The objective of this paper is to present an improved and integrated reservoir characterization, modelling and water and gas injection history matching procedure of a giant Cretaceous carbonate reservoir in the Middle East. The applied workflow integrates geological, petrophysical, and dynamic data in order to understand the production history and the remaining oil saturation distribution in the reservoir. Large amounts of field data, including time lapse saturation logs from observation wells, have been collected over the last decades to provide insight into the sweep efficiency and flow paths of the injected water.
Iterative simulations were performed to investigate different scenarios and various sensitivities with each iteration involving an update of the static model to honor both the dynamic and core/log data. While applying this iterative process it was also acknowledged that conventional core data (e.g. 1 plug per foot) may not capture the high permeability streaks in these heterogeneous reservoirs that control much of the reservoir flow behaviour, hence much denser plugging and core examination is required. In addition, permeability upscaling procedures need to take into account the fact that core plugs may not represent the effective permeability of the larger connected vuggy pore systems.
The improved understanding of reservoir heterogeneity, the more robust reservoir characterization, and the improved history matching demonstrates that a better representation of reservoir dynamics is achieved. This provides a solid platform for designing and planning future EOR schemes.

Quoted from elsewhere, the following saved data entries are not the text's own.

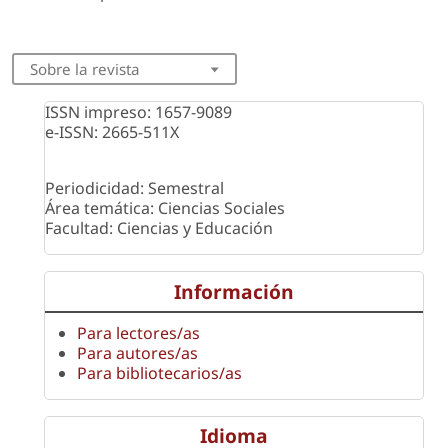
Sobre la revista
ISSN impreso: 1657-9089
e-ISSN: 2665-511X
Periodicidad: Semestral
Área temática: Ciencias Sociales
Facultad: Ciencias y Educación
Información
Para lectores/as
Para autores/as
Para bibliotecarios/as
Idioma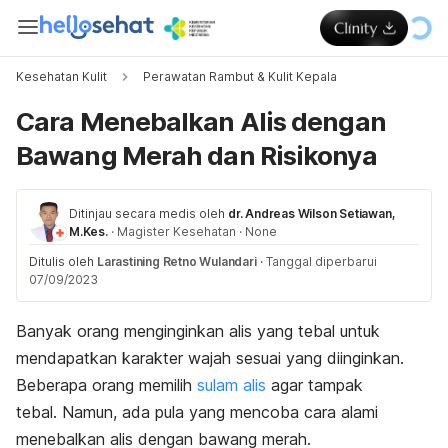
Kesehatan Kulit
Perawatan Rambut & Kulit Kepala
Cara Menebalkan Alis dengan
Bawang Merah dan Risikonya
Ditinjau secara medis oleh
dr. Andreas Wilson Setiawan,
M.Kes.
·
Magister Kesehatan
·
None
Ditulis oleh
Larastining Retno Wulandari
·
Tanggal diperbarui
07/09/2023
Banyak orang menginginkan alis yang tebal untuk
mendapatkan karakter wajah sesuai yang diinginkan.
Beberapa orang memilih
sulam alis
agar tampak
tebal.
Namun, ada pula yang mencoba cara alami
menebalkan alis dengan bawang merah.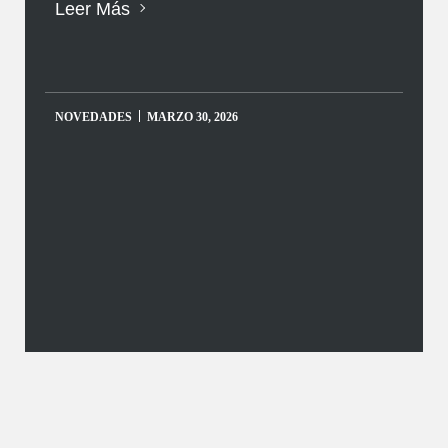
Leer Más
NOVEDADES
MARZO 30, 2026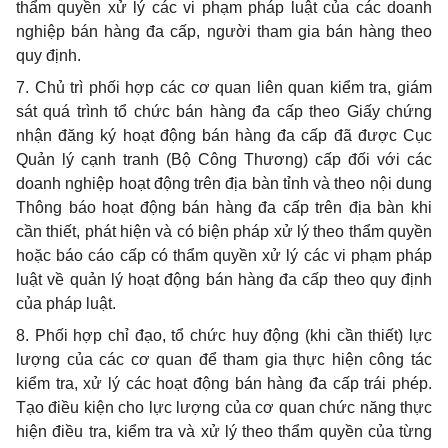
thẩm quyền
xử lý các vi phạm pháp luật của các doanh
nghiệp bán hàng đa cấp, người tham gia bán hàng theo
quy định.
7. Chủ trì phối hợp các cơ quan liên quan kiểm tra, giám
sát quá trình tổ chức bán hàng đa cấp theo Giấy chứng
nhận đăng ký hoạt động bán hàng đa cấp đã được Cục
Quản lý cạnh tranh (Bộ Công Thương) cấp đối với các
doanh nghiệp hoạt động trên địa bàn tỉnh và theo nội dung
Thông báo hoạt động bán hàng đa cấp trên địa bàn khi
cần thiết, phát hiện và có biện pháp xử lý theo thẩm quyền
hoặc báo cáo cấp có
thẩm quyền
xử lý các vi phạm pháp
luật về quản lý hoạt động bán hàng đa cấp theo quy định
của pháp luật.
8.
Phối hợp
chỉ đạo, tổ chức huy động (khi cần thiết) lực
lượng của các cơ quan để tham gia thực hiện công tác
kiểm tra, xử lý các hoạt động bán hàng đa cấp trái phép.
Tạo điều kiện cho lực lượng của cơ quan chức năng thực
hiện điều tra, kiểm tra và xử lý theo
thẩm quyền
của từng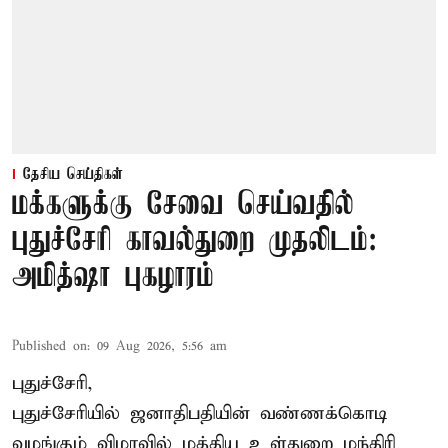
தேசிய செய்திகள்
மக்களுக்கு சேவை செய்வதில்
புதுச்சேரி காவல்துறை முதலிடம்:
அமித்ஷா புகழாரம்
Published on
:
09 Aug 2026, 5:56 am
புதுச்சேரி,
புதுச்சேரியில் ஜனாதிபதியின் வண்ணக்கொடி
வழங்கும் விழாவில் மத்திய உள்துறை மந்திரி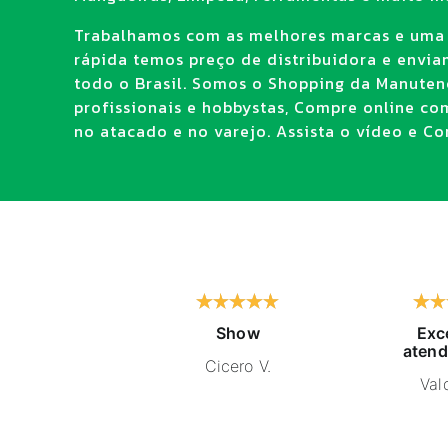
Trabalhamos com as melhores marcas e uma
rápida temos preço de distribuidora e envi
todo o Brasil. Somos o Shopping da Manuten
profissionais e hobbystas, Compre online co
no atacado e no varejo. Assista o vídeo e Con
Show
Exc
atend
Cicero V.
Vald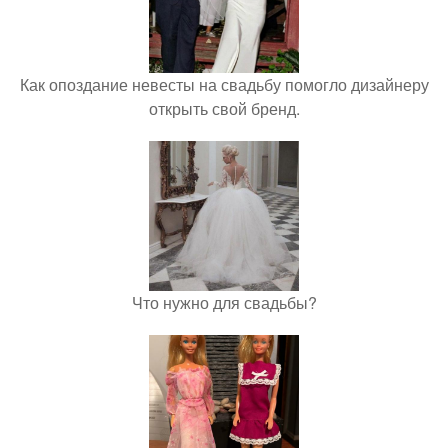
Как опоздание невесты на свадьбу помогло дизайнеру
открыть свой бренд.
Что нужно для свадьбы?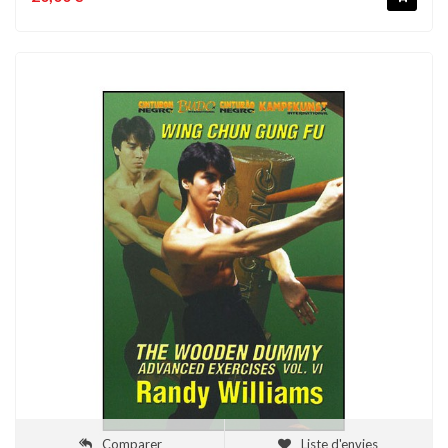
Comparer
Liste d'envies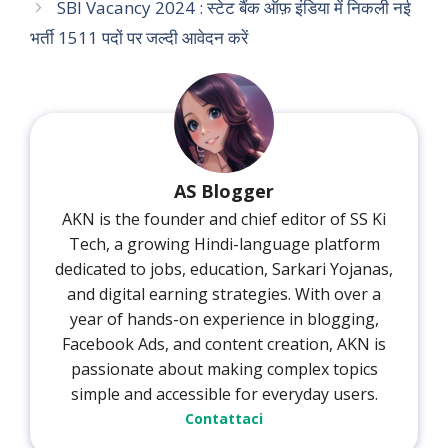
SBI Vacancy 2024 : स्टेट बैंक ऑफ़ इंडिया में निकली नई
भर्ती 1511 पदों पर जल्दी आवेदन करें
AS Blogger
AKN is the founder and chief editor of SS Ki
Tech, a growing Hindi-language platform
dedicated to jobs, education, Sarkari Yojanas,
and digital earning strategies. With over a
year of hands-on experience in blogging,
Facebook Ads, and content creation, AKN is
passionate about making complex topics
simple and accessible for everyday users.
Contattaci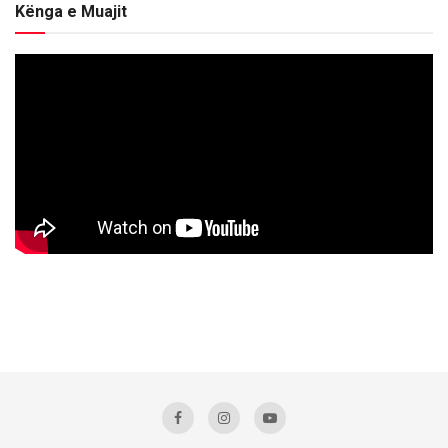
Kënga e Muajit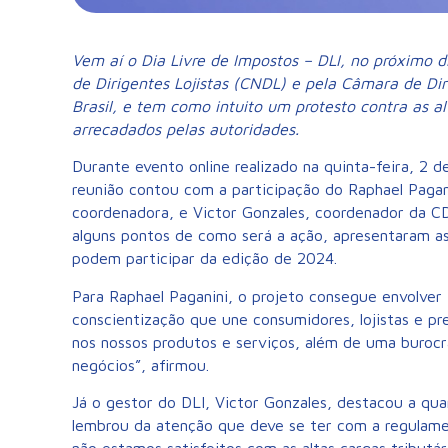
Vem aí o Dia Livre de Impostos – DLI, no próximo 
de Dirigentes Lojistas (CNDL) e pela Câmara de Di
Brasil, e tem como intuito um protesto contra as al
arrecadados pelas autoridades.
Durante evento online realizado na quinta-feira, 2 d
reunião contou com a participação do Raphael Pagani
coordenadora, e Victor Gonzales, coordenador da C
alguns pontos de como será a ação, apresentaram as
podem participar da edição de 2024.
Para Raphael Paganini, o projeto consegue envolver
conscientização que une consumidores, lojistas e 
nos nossos produtos e serviços, além de uma burocr
negócios”, afirmou.
Já o gestor do DLI, Victor Gonzales, destacou a qu
lembrou da atenção que deve se ter com a regulame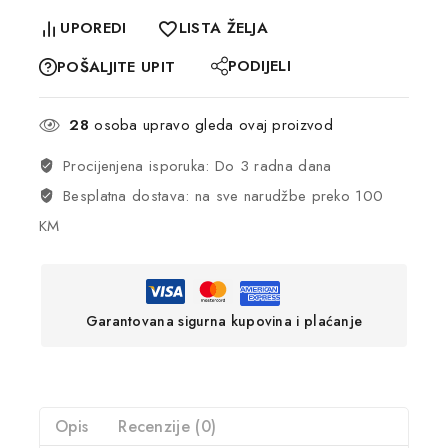
UPOREDI
LISTA ŽELJA
PODIJELI
POŠALJITE UPIT
28
osoba upravo gleda ovaj proizvod
Procijenjena isporuka: Do 3 radna dana
Besplatna dostava: na sve narudžbe preko 100
KM
Garantovana sigurna kupovina i plaćanje
Opis
Recenzije (0)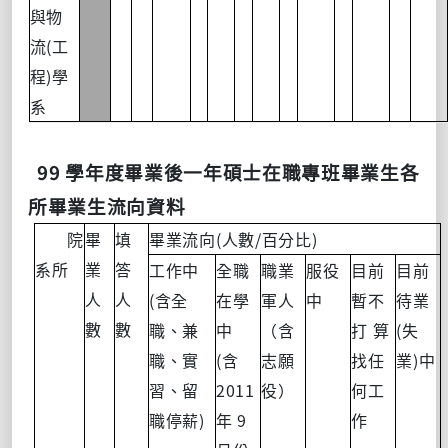
與物
(
流
工
)
程
學
系
99
學年度畢業後一年碩士在職專班畢業生各
所畢業生流向資料
(
/
)
院
畢
填
畢業流向
人數
百分比
系所
業
答
工作中
全職
職業
服役
目前
目前
(
人
人
含全
在學
軍人
中
暫不
待業
(
數
數
職、兼
中
（含
打
算
失
(
)
職、實
含
志願
找任
業
中
2011
習、留
役）
何工
)
9
職停薪
年
作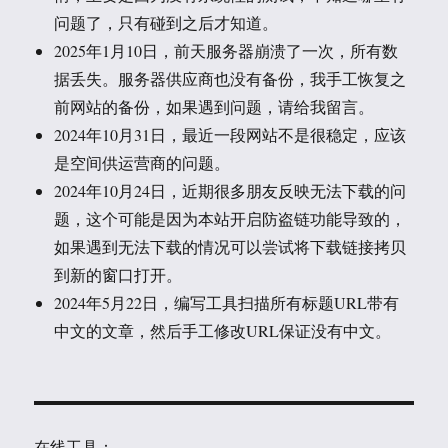
问题了，只有碰到之后才知道。
2025年1月10日，前天服务器崩溃了一次，所有数
据丢失。服务器供应商也没有备份，我手工恢复之
前网站的备份，如果遇到问题，请给我留言。
2024年10月31日，最近一段网站不是很稳定，应该
是空间供运营商的问题。
2024年10月24日，近期很多朋友反映无法下载的问
题，这个可能是因为本站开启防盗链功能导致的，
如果遇到无法下载的情况可以尝试将下载链接拷贝
到新的窗口打开。
2024年5月22日，编写工具扫描所有标题URL带有
中文的文章，然后手工修改URL保证没有中文。
在线工具：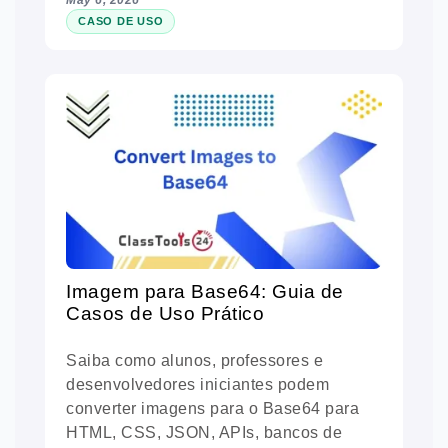
CASO DE USO
Imagem para Base64: Guia de
Casos de Uso Prático
Saiba como alunos, professores e
desenvolvedores iniciantes podem
converter imagens para o Base64 para
HTML, CSS, JSON, APIs, bancos de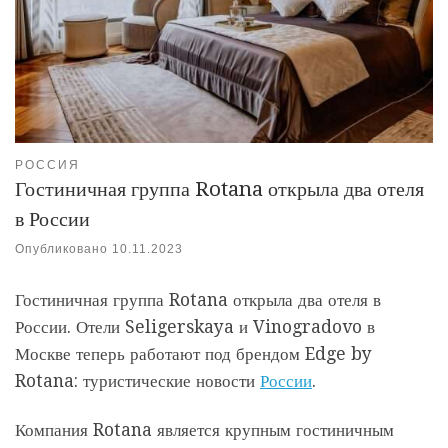
РОССИЯ
Гостиничная группа Rotana открыла два отеля
в России
Опубликовано
10.11.2023
Гостиничная группа Rotana открыла два отеля в
России. Отели Seligerskaya и Vinogradovo в
Москве теперь работают под брендом Edge by
Rotana: туристические новости
России
.
Компания Rotana является крупным гостиничным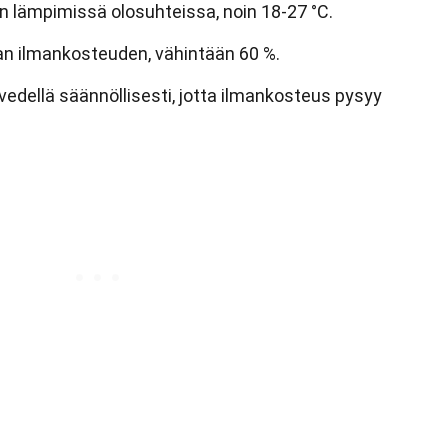
n lämpimissä olosuhteissa, noin 18-27 °C.
an ilmankosteuden, vähintään 60 %.
edellä säännöllisesti, jotta ilmankosteus pysyy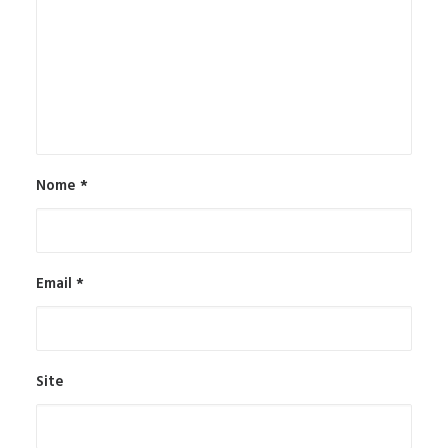
Nome
*
Email
*
Site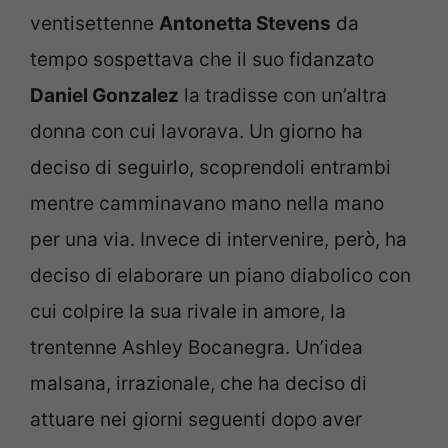
ventisettenne
Antonetta Stevens
da
tempo sospettava che il suo fidanzato
Daniel Gonzalez
la tradisse con un’altra
donna con cui lavorava. Un giorno ha
deciso di seguirlo, scoprendoli entrambi
mentre camminavano mano nella mano
per una via. Invece di intervenire, però, ha
deciso di elaborare un piano diabolico con
cui colpire la sua rivale in amore, la
trentenne Ashley Bocanegra. Un’idea
malsana, irrazionale, che ha deciso di
attuare nei giorni seguenti dopo aver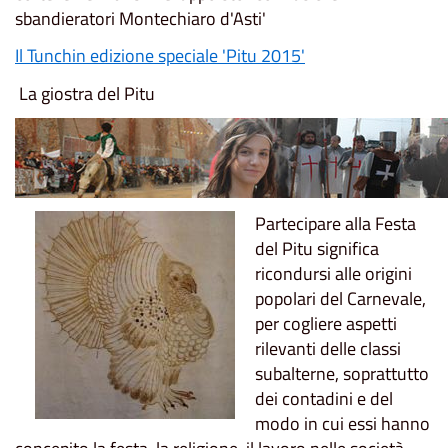
sbandieratori Montechiaro d'Asti'
Il Tunchin edizione speciale 'Pitu 2015'
La giostra del Pitu
Partecipare alla Festa
del Pitu significa
ricondursi alle origini
popolari del Carnevale,
per cogliere aspetti
rilevanti delle classi
subalterne, soprattutto
dei contadini e del
modo in cui essi hanno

Carbonate reservoirs contain more than 50% of world's remaining conventional hydrocarbon reserves and on average have relatively low recovery factors. With the insight that the era of "easy oil?? (conventional oil and natural gas that are relatively easy to extract) is phasing out, enhanced oil recovery (EOR) becomes increasingly important to maintain and extend the production plateaus from existing oil reservoirs. EOR technologies, however, require a refined understanding of reservoir heterogeneities and dynamic field performance. Simulation models for EOR studies need to have the right level of resolution and details. Often, we find that for a giant reservoir with a long waterflood history, working with full field models with coarse simulation grids is not adequate to understand the reservoir performance and calibrate the static model. Therefore, using high resolution sector models, especially from the part of the reservoir where static and dynamic data sets are rich, is a must.